§ SOURCE EXTRACT:
About 1400 Australians are believed to be in Turkey.

Bishop noted the country had a very complex society made up of Islamists, Kurd, secularists.

“What was interesting about this coup, it was not backed by Turkey’s secular political military and civilian opposition,” she told Seven Network.

“It is said to have been plotted by an Islamist division within the military.”

The Minister did not respond directly to a question about whether Turkey will remain a reliable ally for the US and Australia in the fight against Islamic State in Syria and Iraq.

US-led missions against IS in Syria and Iraq are being launched out of Turkey from the Incirlik air base in the south-east. As the coup in Turkey erupted on Saturday, the base was sealed off by local authorities and the power was reportedly cut off.

Among those arrested following the coup attempt were commander of the Incirlik air base, General Bekir Ercan Van, and President Recep Tayyip  Erdogan’s chief military assistant.

§ DATASET ROWS:
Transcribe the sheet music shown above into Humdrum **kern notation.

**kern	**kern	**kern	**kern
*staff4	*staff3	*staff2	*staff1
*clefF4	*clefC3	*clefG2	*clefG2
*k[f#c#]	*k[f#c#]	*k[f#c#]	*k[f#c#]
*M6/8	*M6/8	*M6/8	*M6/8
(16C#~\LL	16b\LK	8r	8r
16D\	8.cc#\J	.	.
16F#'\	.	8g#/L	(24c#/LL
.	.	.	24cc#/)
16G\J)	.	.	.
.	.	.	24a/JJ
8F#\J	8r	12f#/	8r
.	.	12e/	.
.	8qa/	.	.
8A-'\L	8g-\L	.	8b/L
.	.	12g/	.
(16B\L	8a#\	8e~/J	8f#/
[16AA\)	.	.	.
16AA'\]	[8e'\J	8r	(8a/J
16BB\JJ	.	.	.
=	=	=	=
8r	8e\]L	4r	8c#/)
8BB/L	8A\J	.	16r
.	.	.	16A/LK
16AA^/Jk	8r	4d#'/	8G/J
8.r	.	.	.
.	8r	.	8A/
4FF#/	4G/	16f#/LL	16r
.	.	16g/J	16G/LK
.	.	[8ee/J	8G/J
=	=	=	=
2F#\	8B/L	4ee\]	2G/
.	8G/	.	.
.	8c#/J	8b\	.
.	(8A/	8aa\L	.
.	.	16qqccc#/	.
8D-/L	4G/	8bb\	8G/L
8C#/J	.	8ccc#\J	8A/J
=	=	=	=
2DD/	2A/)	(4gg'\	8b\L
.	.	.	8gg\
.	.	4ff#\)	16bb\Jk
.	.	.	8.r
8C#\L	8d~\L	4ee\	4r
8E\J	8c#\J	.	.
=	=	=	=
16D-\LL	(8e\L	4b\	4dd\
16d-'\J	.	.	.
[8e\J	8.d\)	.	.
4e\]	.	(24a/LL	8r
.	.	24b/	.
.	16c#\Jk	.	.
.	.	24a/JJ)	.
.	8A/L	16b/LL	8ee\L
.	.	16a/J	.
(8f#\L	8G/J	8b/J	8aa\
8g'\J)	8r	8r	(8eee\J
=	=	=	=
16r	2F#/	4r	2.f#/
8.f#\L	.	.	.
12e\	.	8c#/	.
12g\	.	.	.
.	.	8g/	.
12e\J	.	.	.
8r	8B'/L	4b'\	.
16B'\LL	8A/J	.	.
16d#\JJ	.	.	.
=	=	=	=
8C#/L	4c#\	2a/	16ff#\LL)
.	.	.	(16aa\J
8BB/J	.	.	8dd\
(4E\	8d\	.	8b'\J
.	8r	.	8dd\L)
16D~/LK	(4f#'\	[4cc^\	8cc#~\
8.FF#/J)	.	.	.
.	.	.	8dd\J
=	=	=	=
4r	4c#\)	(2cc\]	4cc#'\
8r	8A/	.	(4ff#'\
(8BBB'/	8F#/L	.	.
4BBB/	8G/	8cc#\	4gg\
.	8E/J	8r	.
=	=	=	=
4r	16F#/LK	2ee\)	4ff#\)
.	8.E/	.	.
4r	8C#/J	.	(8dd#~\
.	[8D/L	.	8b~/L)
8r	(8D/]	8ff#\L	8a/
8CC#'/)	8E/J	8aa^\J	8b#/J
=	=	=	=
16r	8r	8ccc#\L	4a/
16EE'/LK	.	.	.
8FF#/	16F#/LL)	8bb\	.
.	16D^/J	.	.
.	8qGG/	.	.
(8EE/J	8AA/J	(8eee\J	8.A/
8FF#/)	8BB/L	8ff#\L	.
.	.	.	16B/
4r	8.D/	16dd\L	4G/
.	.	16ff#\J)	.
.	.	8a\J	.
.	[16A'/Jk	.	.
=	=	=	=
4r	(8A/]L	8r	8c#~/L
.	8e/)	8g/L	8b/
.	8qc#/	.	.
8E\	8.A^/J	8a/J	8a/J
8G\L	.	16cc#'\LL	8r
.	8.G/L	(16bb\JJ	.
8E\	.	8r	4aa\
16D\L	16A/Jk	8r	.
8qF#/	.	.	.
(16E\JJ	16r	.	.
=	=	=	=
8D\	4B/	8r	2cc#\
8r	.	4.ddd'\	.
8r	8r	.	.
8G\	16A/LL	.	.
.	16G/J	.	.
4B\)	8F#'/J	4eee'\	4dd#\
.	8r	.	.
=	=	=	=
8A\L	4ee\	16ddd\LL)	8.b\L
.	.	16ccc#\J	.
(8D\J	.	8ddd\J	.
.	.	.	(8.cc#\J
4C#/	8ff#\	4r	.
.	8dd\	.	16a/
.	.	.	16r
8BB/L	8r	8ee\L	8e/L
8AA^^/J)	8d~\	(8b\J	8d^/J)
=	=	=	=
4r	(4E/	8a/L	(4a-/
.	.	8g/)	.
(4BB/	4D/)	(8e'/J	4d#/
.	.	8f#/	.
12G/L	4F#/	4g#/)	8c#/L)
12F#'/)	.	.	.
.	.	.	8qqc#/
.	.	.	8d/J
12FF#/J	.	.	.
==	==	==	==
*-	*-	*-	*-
---
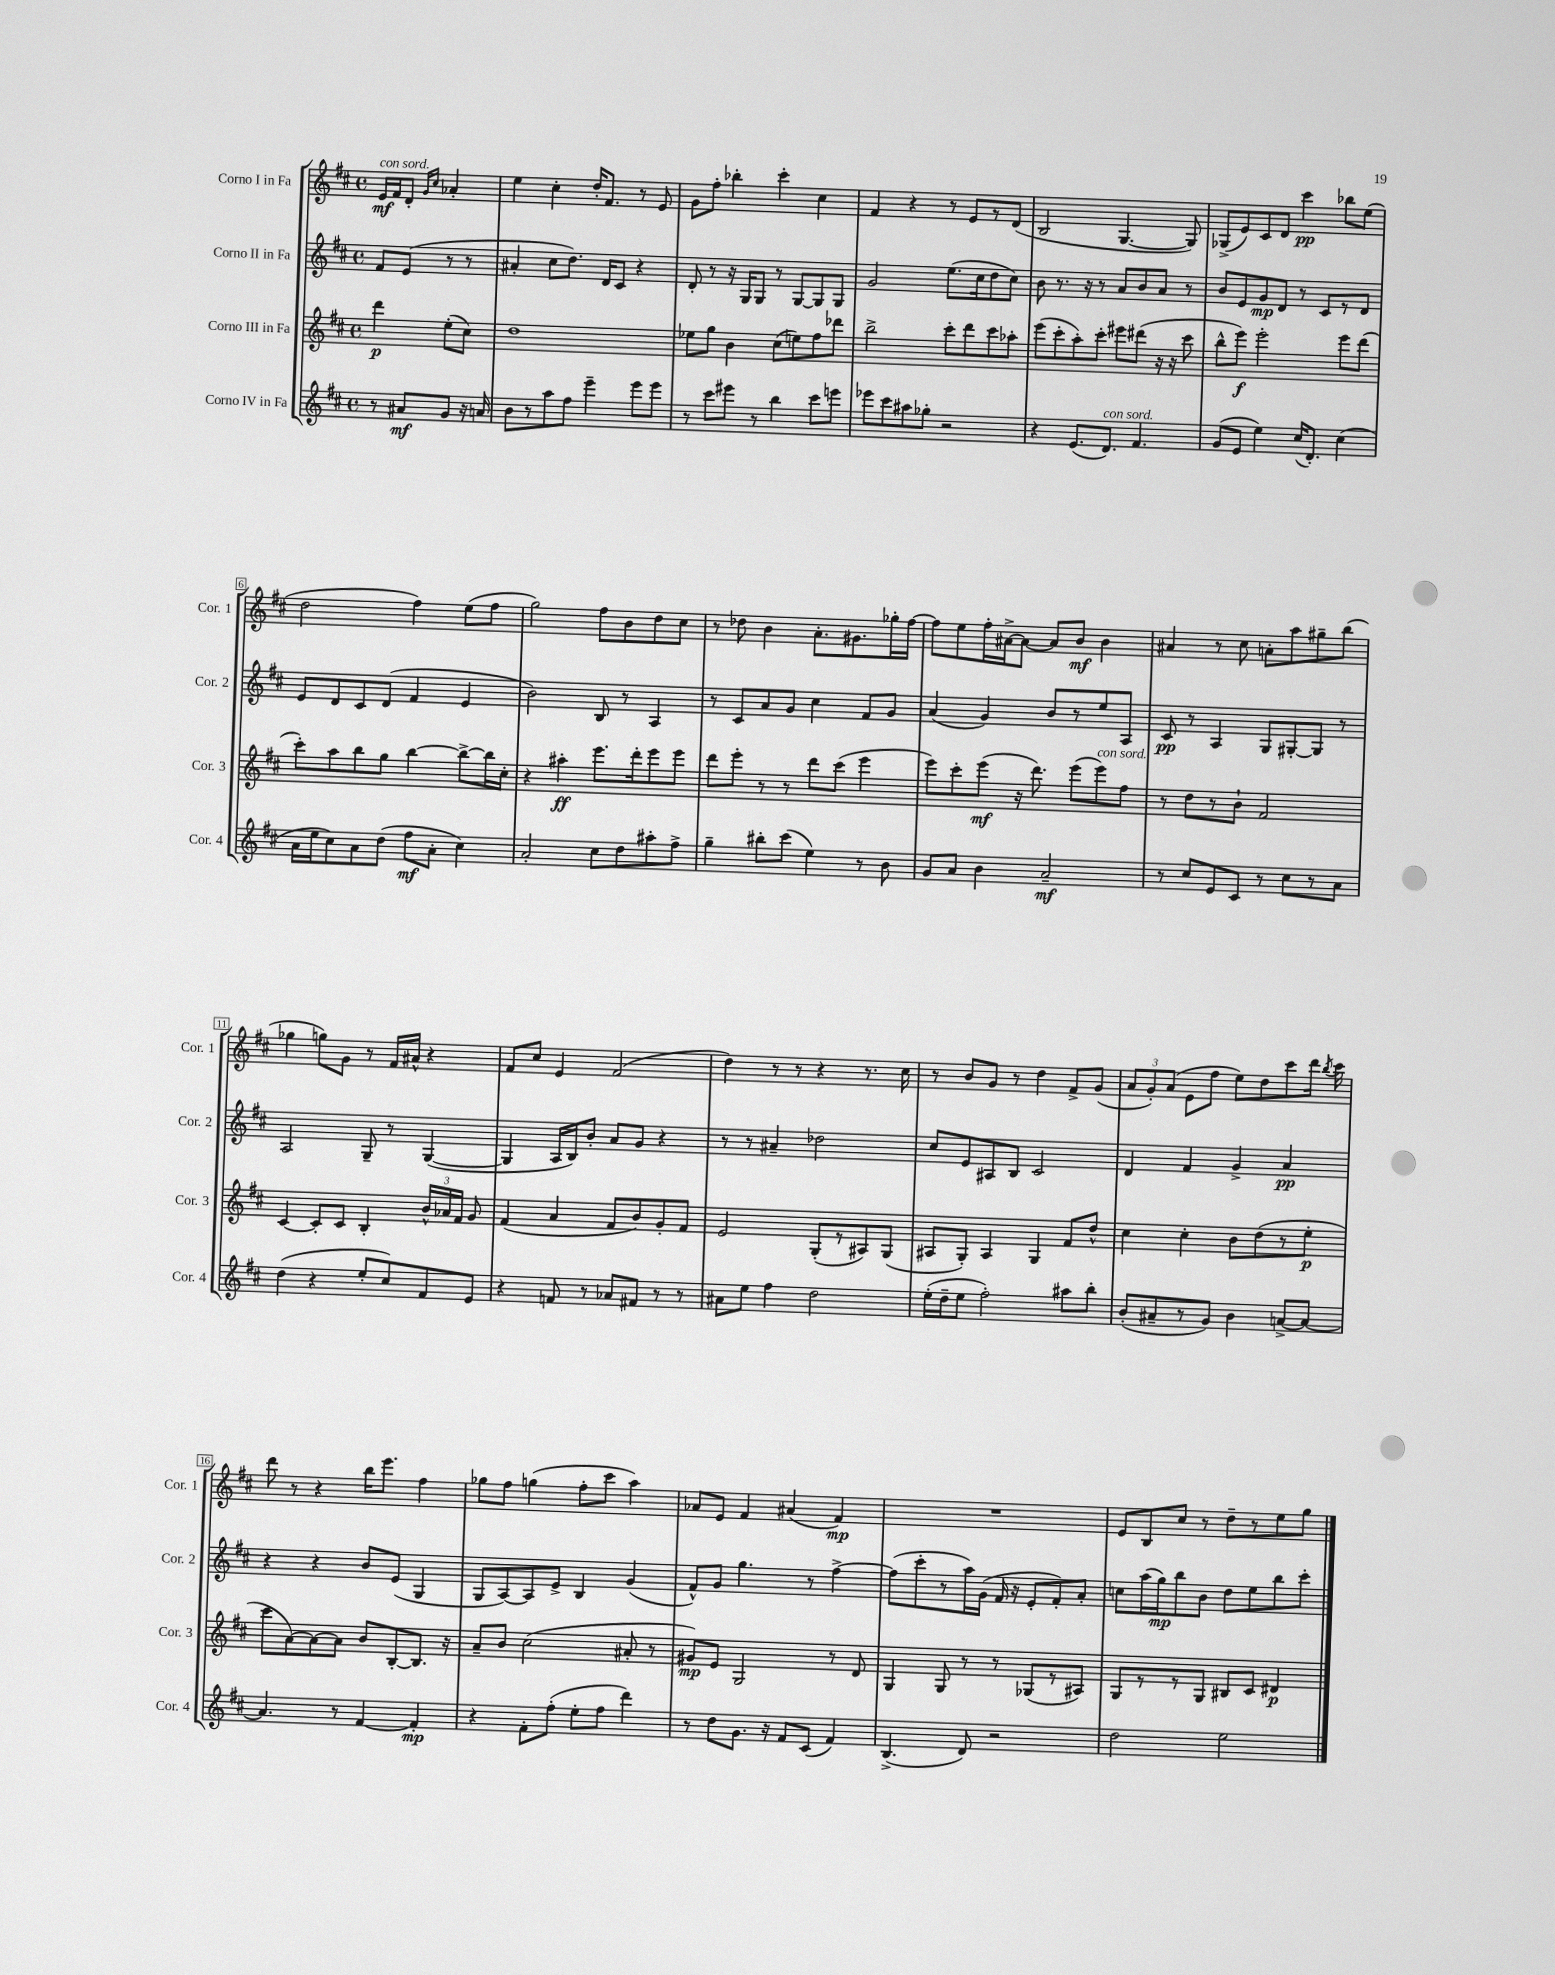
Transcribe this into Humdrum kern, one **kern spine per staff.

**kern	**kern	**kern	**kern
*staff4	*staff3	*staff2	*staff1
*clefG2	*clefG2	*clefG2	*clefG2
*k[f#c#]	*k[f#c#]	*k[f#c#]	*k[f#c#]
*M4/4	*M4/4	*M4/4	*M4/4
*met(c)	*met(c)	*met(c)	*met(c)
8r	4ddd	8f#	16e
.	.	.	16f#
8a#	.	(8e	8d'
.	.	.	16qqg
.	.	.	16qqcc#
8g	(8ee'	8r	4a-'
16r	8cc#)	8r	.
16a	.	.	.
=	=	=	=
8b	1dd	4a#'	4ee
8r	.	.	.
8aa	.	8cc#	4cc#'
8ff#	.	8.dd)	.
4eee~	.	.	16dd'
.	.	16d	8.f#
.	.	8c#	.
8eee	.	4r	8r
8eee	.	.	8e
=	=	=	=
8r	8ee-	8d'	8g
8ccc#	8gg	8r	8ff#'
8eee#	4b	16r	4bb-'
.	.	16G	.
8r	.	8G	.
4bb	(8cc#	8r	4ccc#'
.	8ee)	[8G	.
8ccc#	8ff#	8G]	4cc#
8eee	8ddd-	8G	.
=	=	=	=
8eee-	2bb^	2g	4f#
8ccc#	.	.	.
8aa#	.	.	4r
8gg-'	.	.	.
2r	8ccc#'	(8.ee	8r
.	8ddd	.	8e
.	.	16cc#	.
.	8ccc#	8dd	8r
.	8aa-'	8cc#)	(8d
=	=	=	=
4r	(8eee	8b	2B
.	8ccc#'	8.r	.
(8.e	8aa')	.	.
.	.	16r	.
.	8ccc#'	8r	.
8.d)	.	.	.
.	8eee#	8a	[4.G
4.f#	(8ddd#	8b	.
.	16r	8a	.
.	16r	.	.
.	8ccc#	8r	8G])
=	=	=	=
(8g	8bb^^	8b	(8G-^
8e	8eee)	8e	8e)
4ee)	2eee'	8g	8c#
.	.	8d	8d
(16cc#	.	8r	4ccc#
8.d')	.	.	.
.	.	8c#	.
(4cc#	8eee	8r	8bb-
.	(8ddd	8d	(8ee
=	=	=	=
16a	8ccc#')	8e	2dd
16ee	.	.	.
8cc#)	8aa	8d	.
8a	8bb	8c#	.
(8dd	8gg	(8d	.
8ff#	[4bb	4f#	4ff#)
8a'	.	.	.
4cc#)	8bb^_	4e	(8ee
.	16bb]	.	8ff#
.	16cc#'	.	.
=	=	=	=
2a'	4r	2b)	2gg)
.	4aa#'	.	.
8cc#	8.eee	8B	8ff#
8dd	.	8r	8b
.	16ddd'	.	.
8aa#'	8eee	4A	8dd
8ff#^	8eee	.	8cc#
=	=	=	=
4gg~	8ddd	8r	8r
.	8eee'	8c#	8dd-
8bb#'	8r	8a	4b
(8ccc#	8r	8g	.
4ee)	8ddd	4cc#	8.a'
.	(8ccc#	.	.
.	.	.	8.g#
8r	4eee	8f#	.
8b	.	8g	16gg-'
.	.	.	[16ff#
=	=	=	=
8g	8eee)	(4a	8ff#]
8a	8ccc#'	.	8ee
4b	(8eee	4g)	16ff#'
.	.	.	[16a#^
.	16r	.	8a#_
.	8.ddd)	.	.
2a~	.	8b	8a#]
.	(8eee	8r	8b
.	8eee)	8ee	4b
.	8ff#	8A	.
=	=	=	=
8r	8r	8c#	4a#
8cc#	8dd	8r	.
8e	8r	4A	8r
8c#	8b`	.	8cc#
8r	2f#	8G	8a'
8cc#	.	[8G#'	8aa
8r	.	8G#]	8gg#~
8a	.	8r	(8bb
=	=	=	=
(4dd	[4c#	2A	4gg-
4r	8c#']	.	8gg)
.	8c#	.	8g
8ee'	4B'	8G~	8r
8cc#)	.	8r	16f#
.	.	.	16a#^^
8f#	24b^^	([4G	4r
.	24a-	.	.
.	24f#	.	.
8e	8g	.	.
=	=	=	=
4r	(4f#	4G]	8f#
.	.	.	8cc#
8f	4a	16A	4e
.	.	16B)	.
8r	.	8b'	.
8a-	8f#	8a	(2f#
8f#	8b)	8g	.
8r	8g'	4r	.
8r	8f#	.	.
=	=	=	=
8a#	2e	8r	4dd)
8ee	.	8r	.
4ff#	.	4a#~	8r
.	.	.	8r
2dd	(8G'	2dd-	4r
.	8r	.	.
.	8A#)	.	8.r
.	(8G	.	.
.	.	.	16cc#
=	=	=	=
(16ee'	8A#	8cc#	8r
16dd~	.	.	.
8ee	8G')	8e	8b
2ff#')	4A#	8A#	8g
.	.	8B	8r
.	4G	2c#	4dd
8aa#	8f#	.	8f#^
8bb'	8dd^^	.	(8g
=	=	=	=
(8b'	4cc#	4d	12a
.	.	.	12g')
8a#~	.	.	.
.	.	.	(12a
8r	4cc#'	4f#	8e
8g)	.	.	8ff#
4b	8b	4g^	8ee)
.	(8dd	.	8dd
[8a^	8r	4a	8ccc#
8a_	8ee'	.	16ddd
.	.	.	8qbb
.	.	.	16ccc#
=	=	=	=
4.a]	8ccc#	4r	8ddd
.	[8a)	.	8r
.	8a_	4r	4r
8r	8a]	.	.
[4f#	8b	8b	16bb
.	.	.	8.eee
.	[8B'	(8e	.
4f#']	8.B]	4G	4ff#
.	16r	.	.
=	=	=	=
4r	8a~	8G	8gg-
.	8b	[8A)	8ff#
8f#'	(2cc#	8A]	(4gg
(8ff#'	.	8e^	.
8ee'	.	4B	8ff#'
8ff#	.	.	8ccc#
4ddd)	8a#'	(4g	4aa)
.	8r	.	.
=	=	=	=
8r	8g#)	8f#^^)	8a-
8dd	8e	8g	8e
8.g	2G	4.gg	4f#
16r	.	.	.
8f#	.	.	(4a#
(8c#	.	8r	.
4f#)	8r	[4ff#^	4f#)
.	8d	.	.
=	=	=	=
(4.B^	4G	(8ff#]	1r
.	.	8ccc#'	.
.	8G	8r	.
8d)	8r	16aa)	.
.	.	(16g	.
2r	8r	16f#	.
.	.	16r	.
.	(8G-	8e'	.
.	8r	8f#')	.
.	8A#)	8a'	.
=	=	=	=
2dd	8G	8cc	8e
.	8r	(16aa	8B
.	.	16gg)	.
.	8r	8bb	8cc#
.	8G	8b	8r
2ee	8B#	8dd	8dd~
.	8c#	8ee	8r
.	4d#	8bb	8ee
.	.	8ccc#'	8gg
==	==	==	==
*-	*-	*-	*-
==
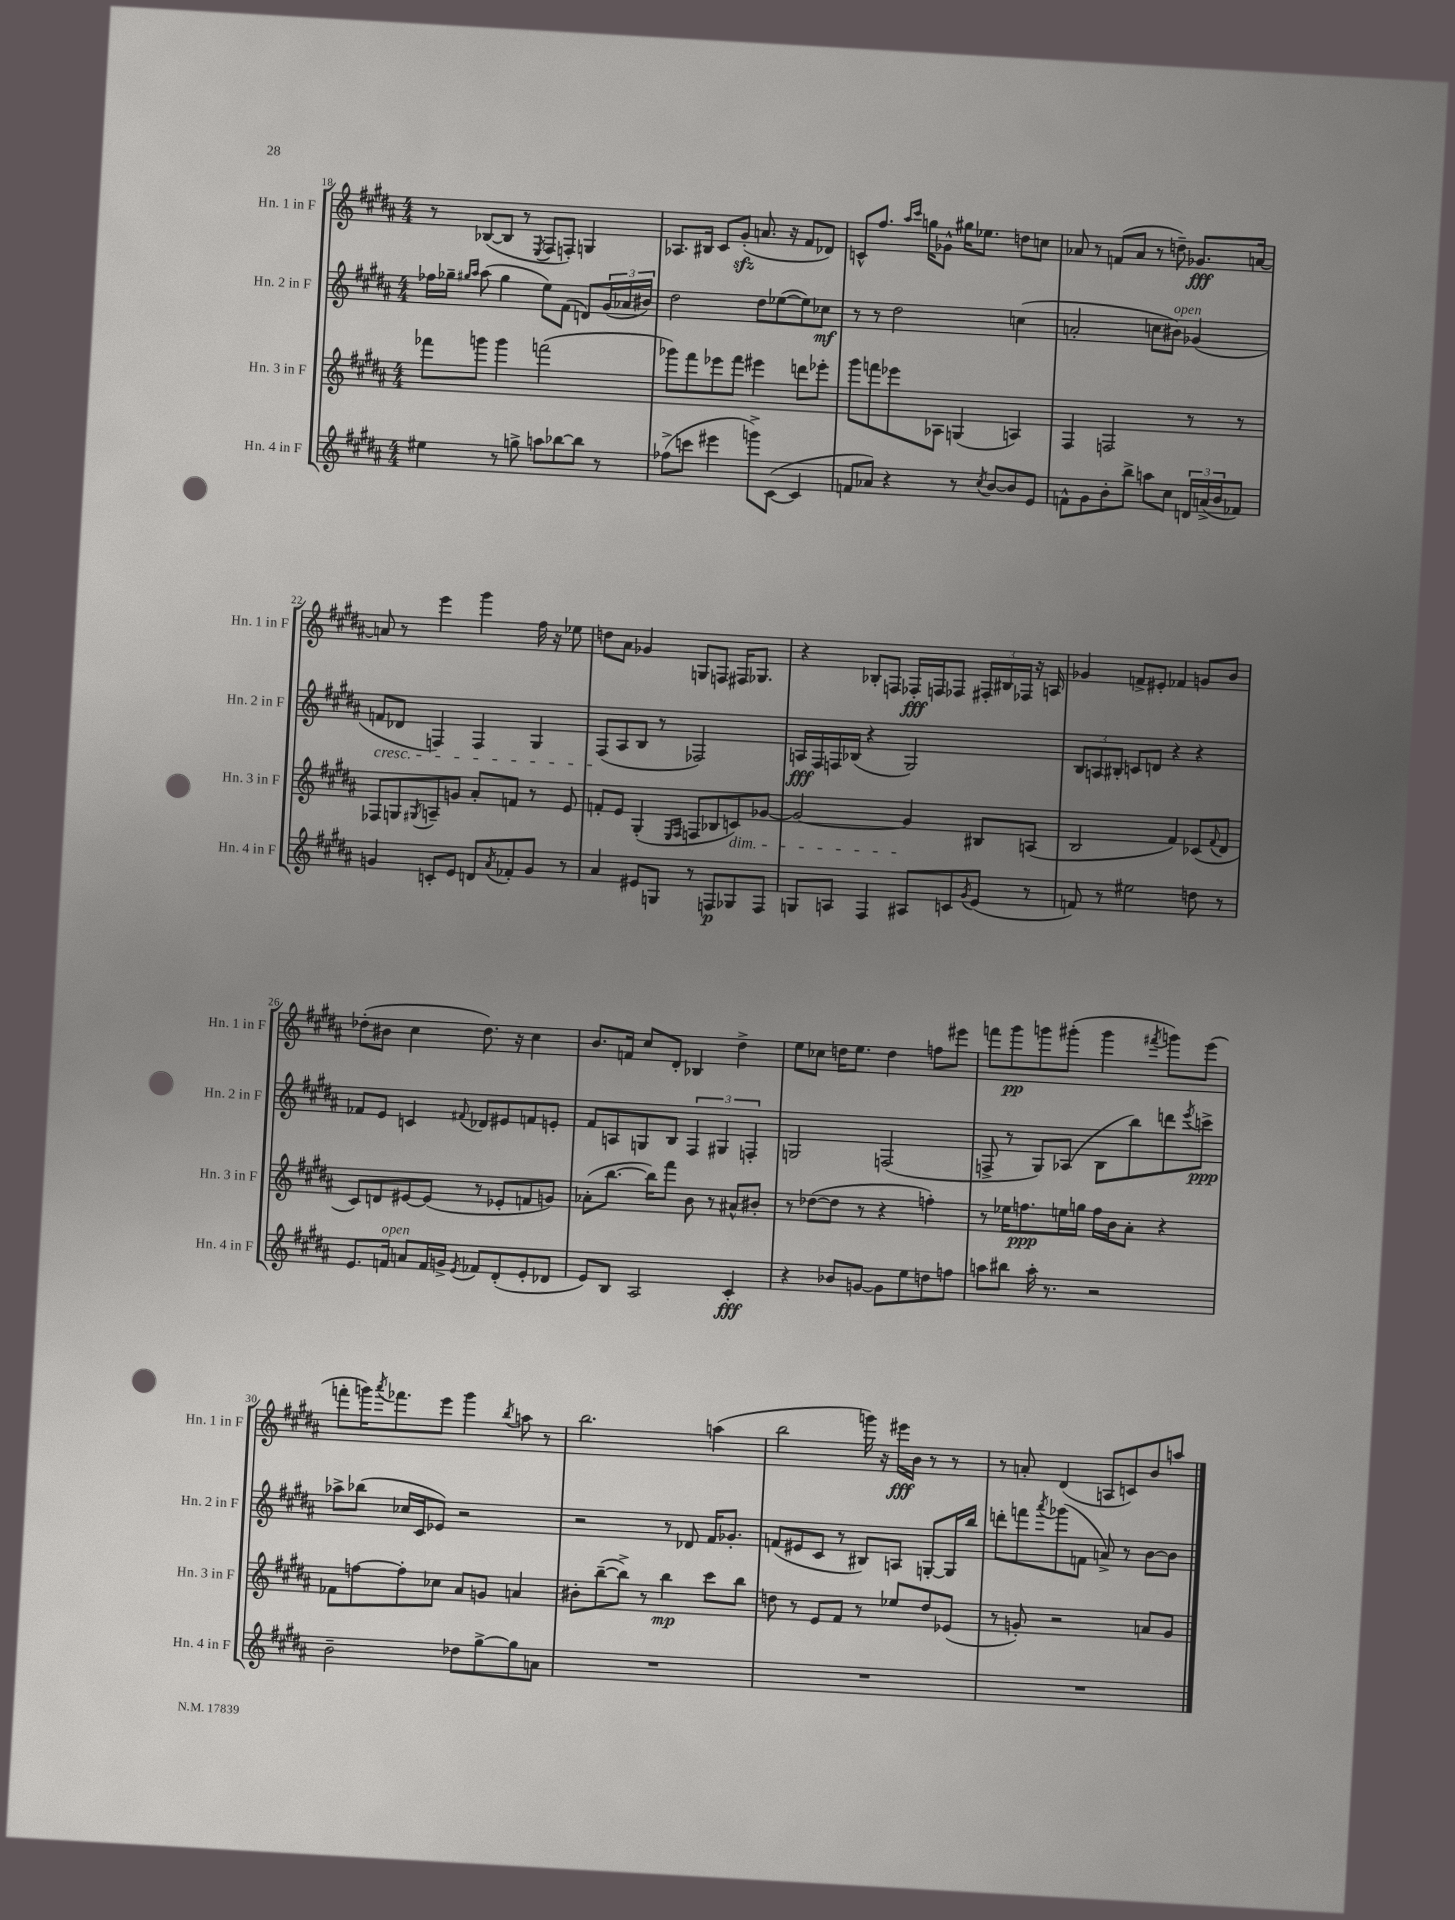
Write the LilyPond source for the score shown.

§ WRITTEN TASKS:
(a) Output the Turkey coup passage from "About 1400 Australians" up to and including "Syria and Iraq.".
(b) According to the Turkey coup passage, from which air base are US-led missions against IS in Syria and Iraq being launched?

§ TASK RESPONSES:
(a)
About 1400 Australians are believed to be in Turkey.

Bishop noted the country had a very complex society made up of Islamists, Kurd, secularists.

“What was interesting about this coup, it was not backed by Turkey’s secular political military and civilian opposition,” she told Seven Network.

“It is said to have been plotted by an Islamist division within the military.”

The Minister did not respond directly to a question about whether Turkey will remain a reliable ally for the US and Australia in the fight against Islamic State in Syria and Iraq.

(b) The Incirlik air base in the south-east of Turkey.